Generalized Independence Noise (GIN) condition-based method

Algorithm Introduction

Learning the structure of Linear, Non-Gaussian LAtent variable Model (LiNLAM) based the GIN 1 condition.

Usage

from causallearn.search.HiddenCausal.GIN.GIN import GIN
G, K = GIN(data)

# Visualization using pydot
from causallearn.utils.GraphUtils import GraphUtils
import matplotlib.image as mpimg
import matplotlib.pyplot as plt
import io

pyd = GraphUtils.to_pydot(G)
tmp_png = pyd.create_png(f="png")
fp = io.BytesIO(tmp_png)
img = mpimg.imread(fp, format='png')
plt.axis('off')
plt.imshow(img)
plt.show()

Visualization using pydot is recommended (usage example).
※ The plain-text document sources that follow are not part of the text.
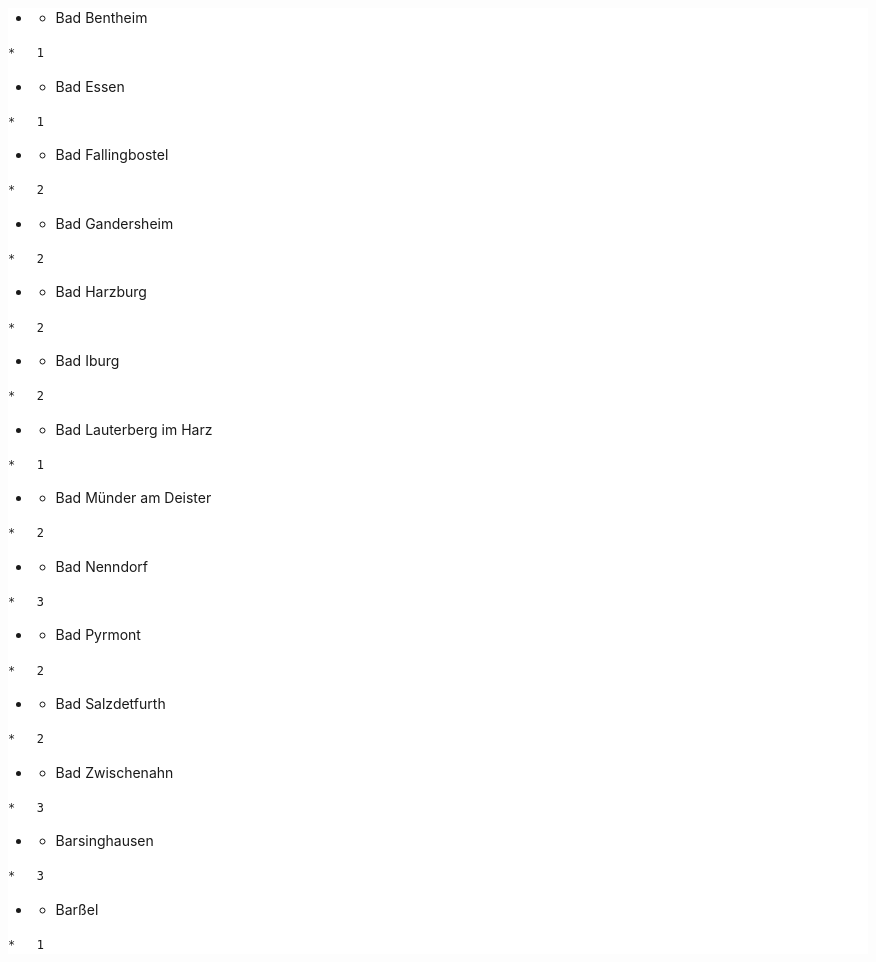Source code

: 
*    *   Bad Bentheim

    *   1


*    *   Bad Essen

    *   1


*    *   Bad Fallingbostel

    *   2


*    *   Bad Gandersheim

    *   2


*    *   Bad Harzburg

    *   2


*    *   Bad Iburg

    *   2


*    *   Bad Lauterberg im Harz

    *   1


*    *   Bad Münder am Deister

    *   2


*    *   Bad Nenndorf

    *   3


*    *   Bad Pyrmont

    *   2


*    *   Bad Salzdetfurth

    *   2


*    *   Bad Zwischenahn

    *   3


*    *   Barsinghausen

    *   3


*    *   Barßel

    *   1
If specific label names are needed, please refer to this usage example (e.g., GraphUtils.to_pydot(G, labels=[“A”, “B”, “C”]).

Parameters

data: numpy.ndarray, shape (n_samples, n_features). Data, where n_samples is the number of samples and n_features is the number of features.

Returns

G: GeneralGraph. Causal graph.

K: list. Causal Order.

1

Xie, F., Cai, R., Huang, B., Glymour, C., Hao, Z., & Zhang, K. (2020, January). Generalized Independent Noise Condition for Estimating Latent Variable Causal Graphs. In NeurIPS.